I have never heard the Hertz drivers. I had a high end shop back in NY that I sold in 2010, did a lot of Focal and Quart. That was 4 years ago, and I curious to see what is the latest and greatest. Looks like a lot of guys here are running home drivers- scanspeak, Seas, etc. I would like to keep it 5", but not limited by space restrictions. Any one have experience with Accuton in the car?


----------



## iyamwutiam (Nov 20, 2006)

Had them -but was advised by some I trust that a passive was best for these. accuton® Carefully selected loudspeaker drivers. was the one I think. The car can be a not so clean environment at times. My advice is stick to a decent set - Dyaudio/ Seas Lotus reference etc unless you really have a great ear, RTA equipment etc. Put in enough time I am sure whatever high quality driver will be spectacular but all the nuance will be lost once you start driving (sorry but its more true than not).

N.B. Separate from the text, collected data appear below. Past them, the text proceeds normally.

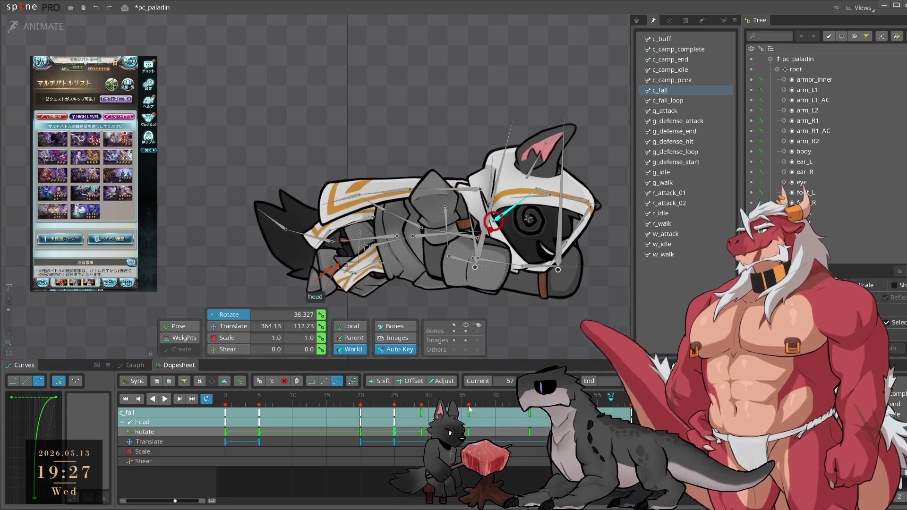
click(530, 417)
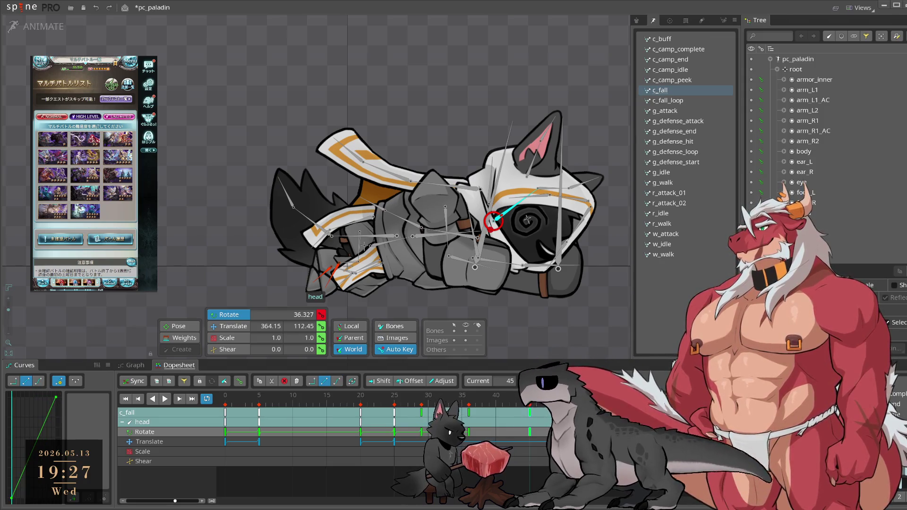
drag(596, 321, 593, 359)
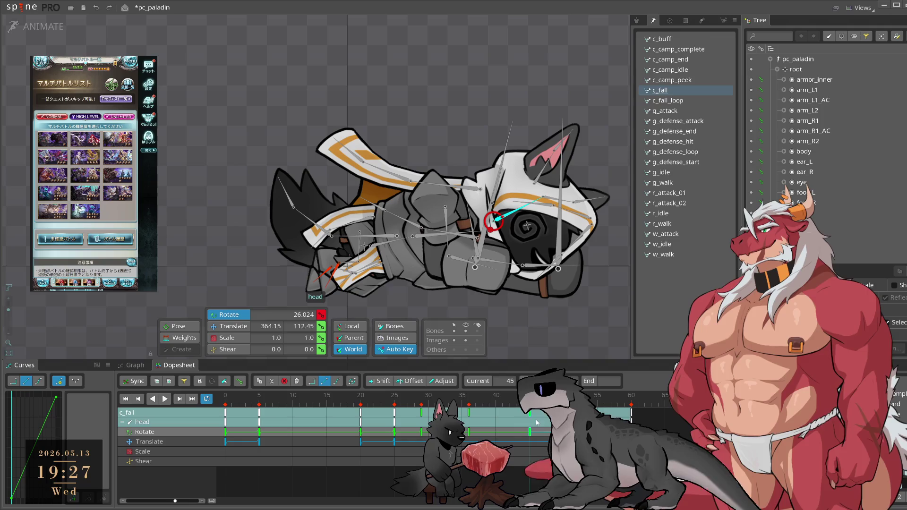
Step: Copy the frame-45 head key to frame 60, then go to frame 0 of c_fall_loop
key(ctrl+c)
click(631, 396)
key(ctrl+v)
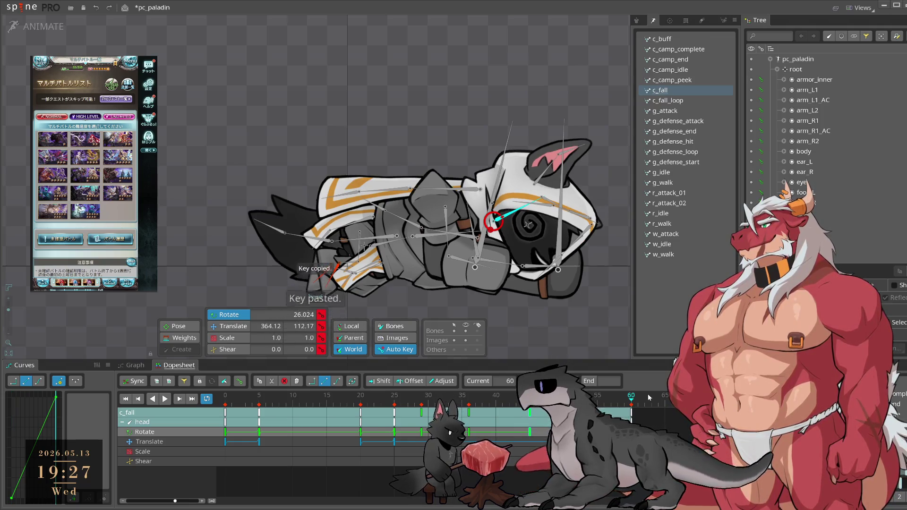
click(667, 100)
click(226, 413)
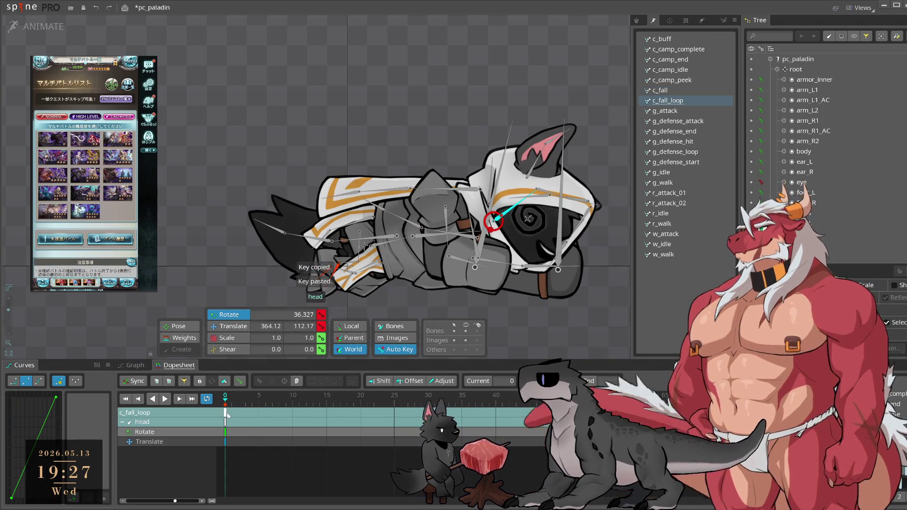
Step: Paste c_fall_loop's head rotate key at c_fall frame 45, making rotation 36.327
key(ctrl+c)
click(661, 90)
click(631, 396)
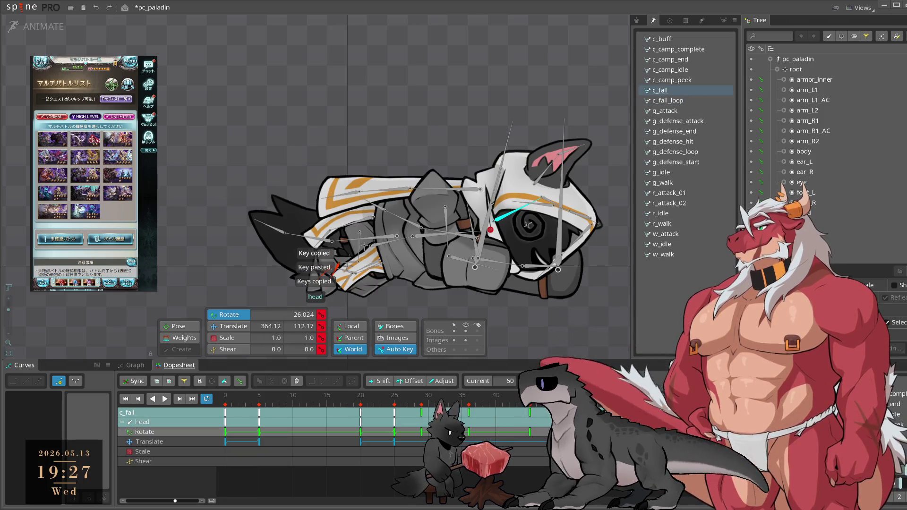
click(529, 396)
key(ctrl+v)
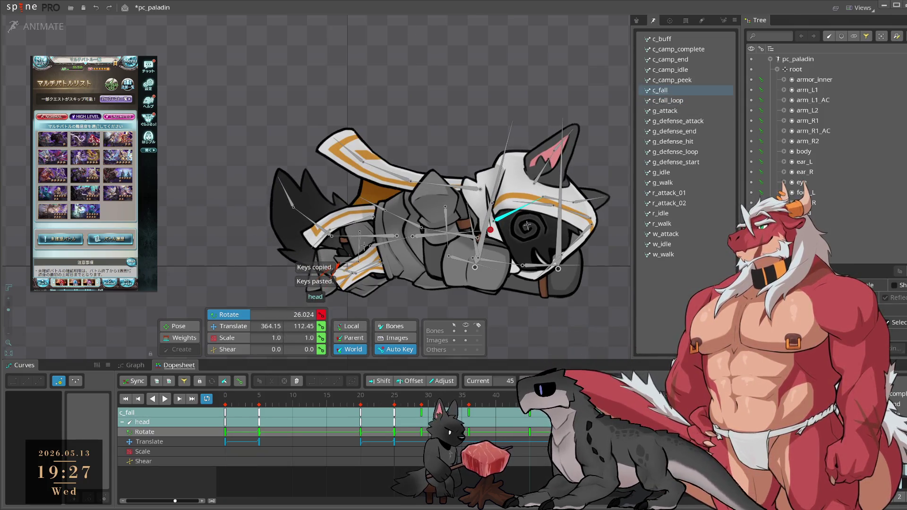
click(632, 412)
key(ctrl+c)
key(ctrl+v)
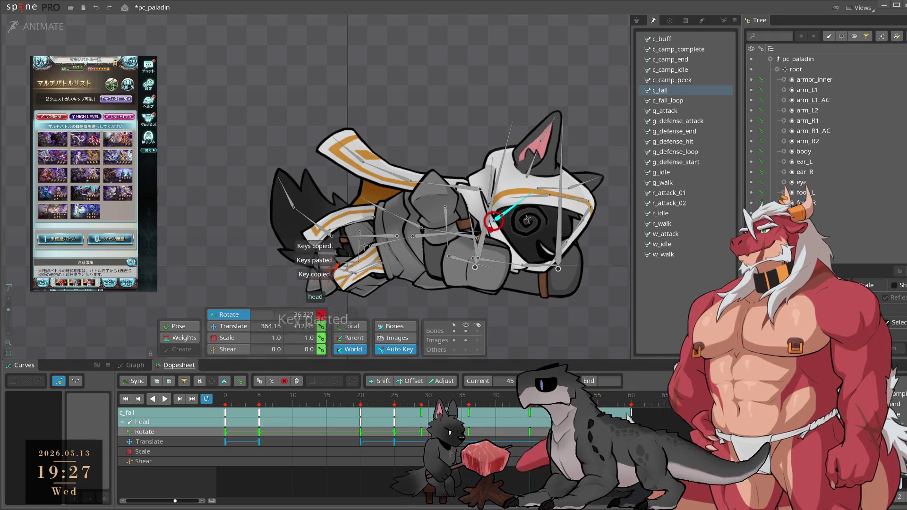
Step: Play c_fall from frame 36 to review the head motion
click(468, 396)
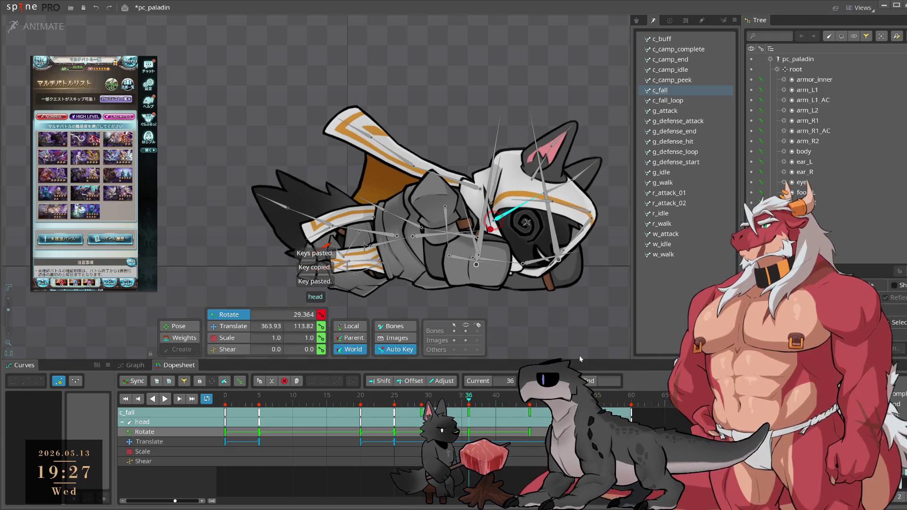
key(space)
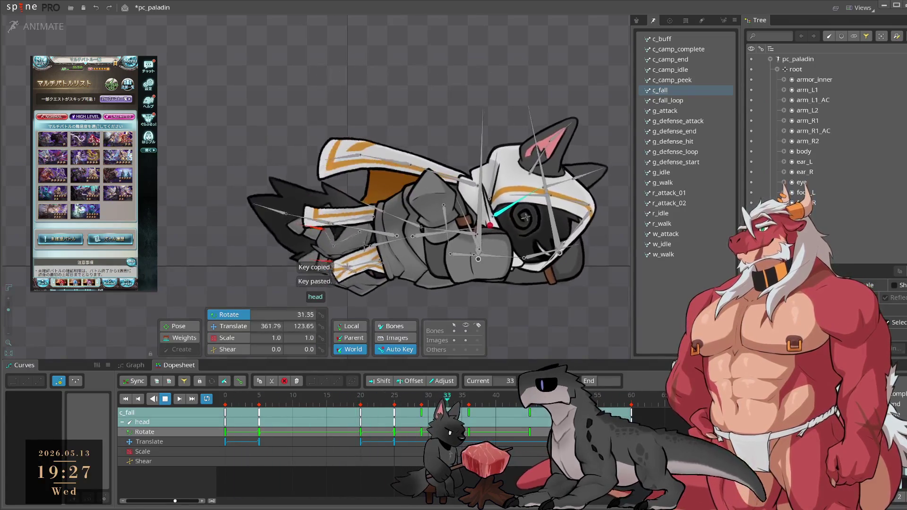
click(415, 413)
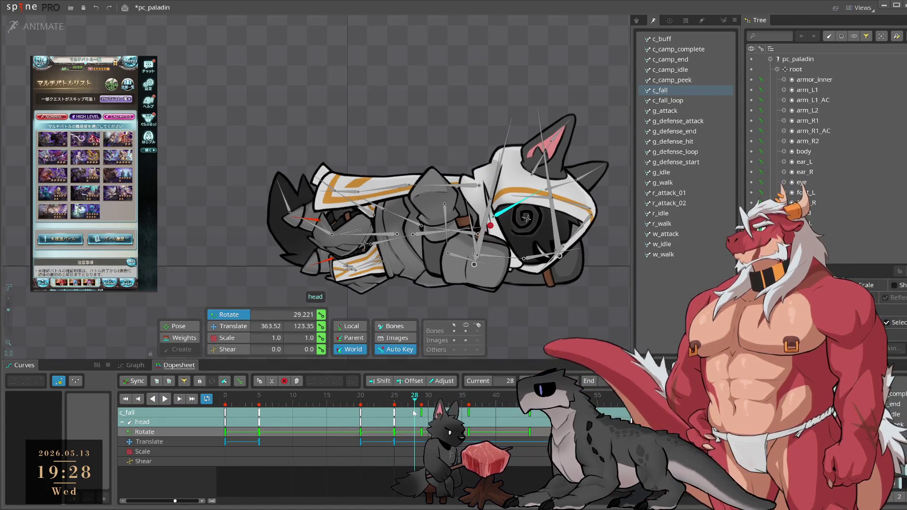
Step: Tilt the head further at frame 36, rotating it to 40.5
click(421, 396)
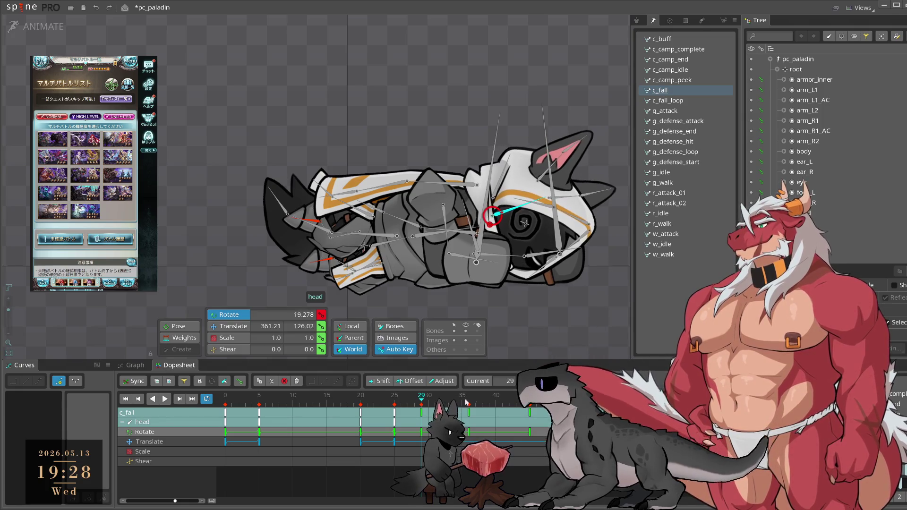
mouse_move(467, 402)
mouse_down()
mouse_move(514, 422)
mouse_move(468, 420)
mouse_up()
drag(567, 302, 588, 321)
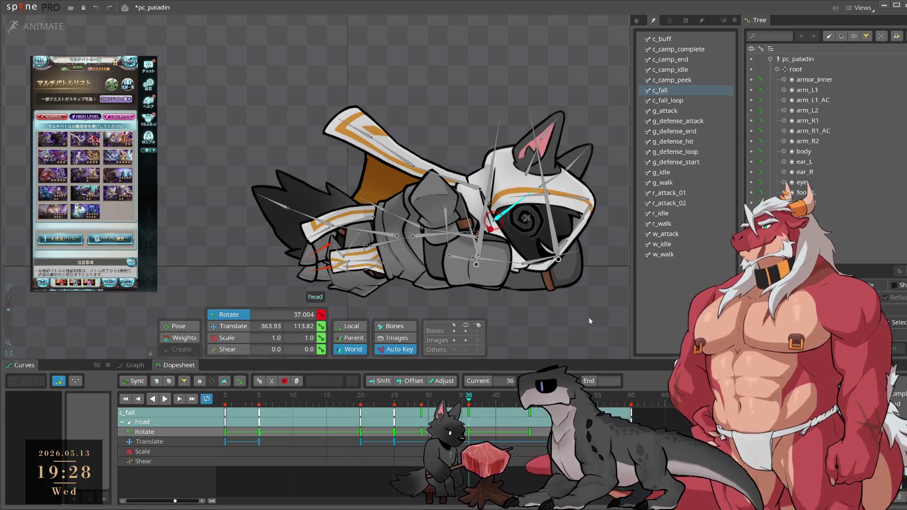
click(528, 416)
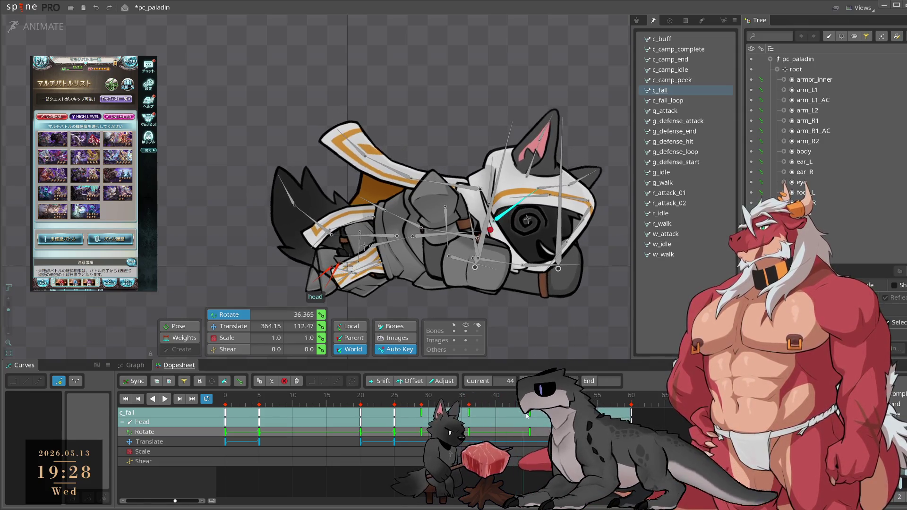
click(469, 415)
drag(574, 305, 593, 321)
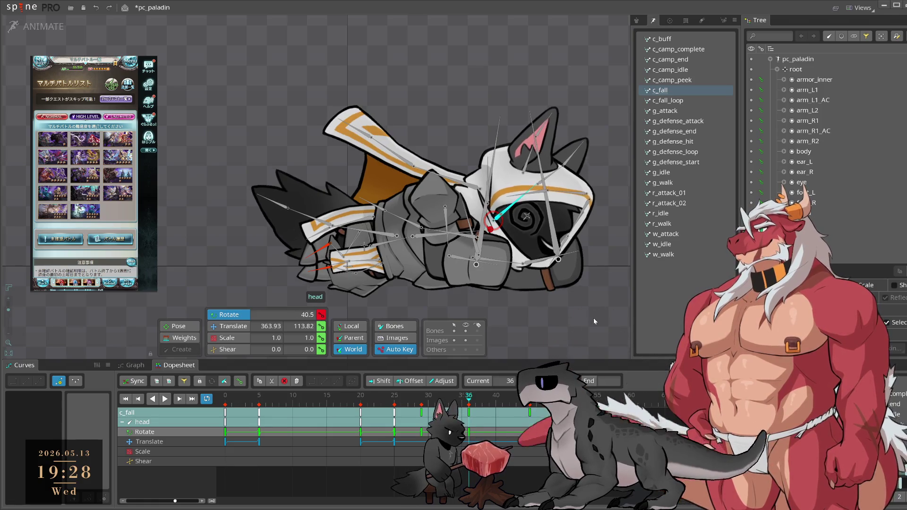
Step: After reviewing playback, ease the head to 34.2 at frame 36 and about 29 at frame 45
key(space)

Better to just get a set a lot of installers are familiar with and can tune easily than to put in a lot of hours getting results that won't be that discernible with the car running. Remember competions usually have the car turned off. Best of luck with your choices.


----------



## Niebur3 (Jul 11, 2008)

Dynaudio Esotar2 430's are the very best, imho.

Scanspeak 12M.


----------



## SkizeR (Apr 19, 2011)

again.. what size are you looking for


----------



## SkizeR (Apr 19, 2011)

also, what shop in NY?


----------



## Precisionmike (Jun 15, 2014)

Ideally, 5", but again, I can fit nearly anything. The shop was Precision Mobile Audio. We were rated "Top 50 Retailer" by Mobile Electronics Mag and Rockford Dealer of the Year, in 2006 , shop was featured in the mag. Over 20 years in the biz, tons of competition experience back to 1988, moved out of the industry 4 years ago. Time to build one last car for myself, no compromises.


----------



## SkizeR (Apr 19, 2011)

if you want a 5 inch, then the scan 15wu


----------



## Precisionmike (Jun 15, 2014)

I have seen those, looks like a candidate. I do plan on buying several drivers, test to determine final pair. I have used Dynaudio i the past, forgot the models- I used the 8" mid bass, 3" soft dome mid and I wanna say the MD100 tweeter? Nice overall, but just a bit dark for me. Don't get me wrong, great drivers, just looking for something difference.


----------



## Niebur3 (Jul 11, 2008)

The Esotar2 430 is smaller and more expensive then what you are wanting, but don't confuse it with any Dyn product you have used in the past. These are in a class of their own.


----------



## Precisionmike (Jun 15, 2014)

I would be a bit concerned with a 3.5" as I am trying to go down to about 200Hz with good volume. Also- I like the idea of the Scan paper cone. wow- I just looked it up- that Dyn has an FS of 64Hz, that is low for a 3.5"


----------



## Precisionmike (Jun 15, 2014)

As far as tuning goes- I am willing to put in the time, and have built / tuned several high end IASCA winners back in the day. Plenty comfortable with an RTA, scope and 31 band eq.


----------



## BuickGN (May 29, 2009)

Niebur3 said:


> The Esotar2 430 is smaller and more expensive then what you are wanting, but don't confuse it with any Dyn product you have used in the past. These are in a class of their own.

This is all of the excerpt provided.